#### [JOB]
Please reproduce word for word the passage of the Colombian coffee profile that begins at the words "This is a very" and stops after "significantly reduced profit.".

#### [PAGE EXCERPT]
◆ ◆ ◆

This is an experimental natural coffee from Santander, Colombia, produced by women on Mildred Muñoz’s Finca Santa María. It carries Organic, Rainforest Alliance, and Smithsonian Migratory Bird Council certifications.

The flavor profile is full of tropical fruits and berries with hints of rose, pineapple, dark chocolate, and vanilla.

Our roasters found the coffee fairly easy to work with. The coffee may be a little later than average to reach first crack, and will accelerate afterwards (as is common for natural coffees).

We brewed this coffee as a light roast in pour-overs and as a dark roast using a batch brewer. Our baristas found the coffee to brew quickly, retaining its fruit-forward nature while showcasing remarkable versatility on different drip methods.

Taste Analysis by Sandra Elisa Loofbourow

Thrillingly tropical but elegantly balanced, this coffee is a wild and delicious ride. Expect the full gamut of tropical fruits and sweet things in this cup: ripe yellow peach and pineapple, rosy florals and juicy berries, underpinned by vanilla bean, dark chocolate, and a pleasant mint or pine finish.

Source Analysis by Chris Kornman

This is a very unique coffee for so many reasons, but let’s start with the story of the producer and her farm.

Mildred Muñoz and her husband Oscar founded Finca Santa María in 2015 as an operation to support and employ women. Agricultural production around the city of Aratoca in Santander, Colombia, was largely dependent on a plant fiber called fique, a historically and culturally important textile material used in clothing and other applications, including exported coffee bags. However, since the 1970s it has declined in popularity due to cheap plastic alternatives and imported jute, leaving many local fique farmers with significantly reduced profit.

According to Muñoz, the women employed on Santa María earn in one week what used to be a month’s worth of fique income. When asked about the farm, one of the farm’s leaders, Alba Bueno, said, “Our work provides us a sustainable source of income. In my case, I am married and I can contribute with my income to the household. I can buy my husband a present for Father’s Day with my own money. I have been able to register my kids in after school music lessons. For my fellow team members who are single mothers, their work at Finca Santa María is the source of income and stability for their families. But beyond income and work and our basic needs, we love coming to Santa Maria, talking, laughing and supporting each other. We are a part of a community.”

◆ ◆ ◆

#### [MATERIAL PROVIDED]
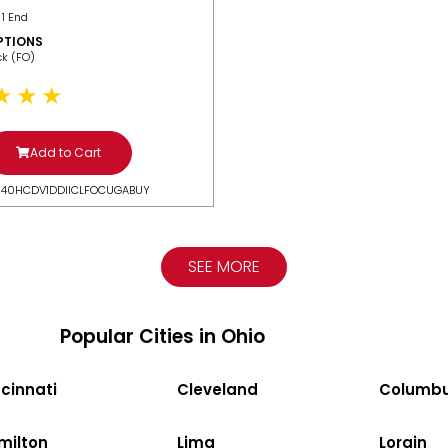
 1 End
PTIONS
ack (FO)
Add to Cart
N40HCDV1DDIICLFOCUGABUY
SEE MORE
Popular Cities in Ohio
cinnati
Cleveland
Columb
milton
Lima
Lorain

◆ ◆ ◆

#### [EXPECTED ANSWER]
This is a very unique coffee for so many reasons, but let’s start with the story of the producer and her farm.

Mildred Muñoz and her husband Oscar founded Finca Santa María in 2015 as an operation to support and employ women. Agricultural production around the city of Aratoca in Santander, Colombia, was largely dependent on a plant fiber called fique, a historically and culturally important textile material used in clothing and other applications, including exported coffee bags. However, since the 1970s it has declined in popularity due to cheap plastic alternatives and imported jute, leaving many local fique farmers with significantly reduced profit.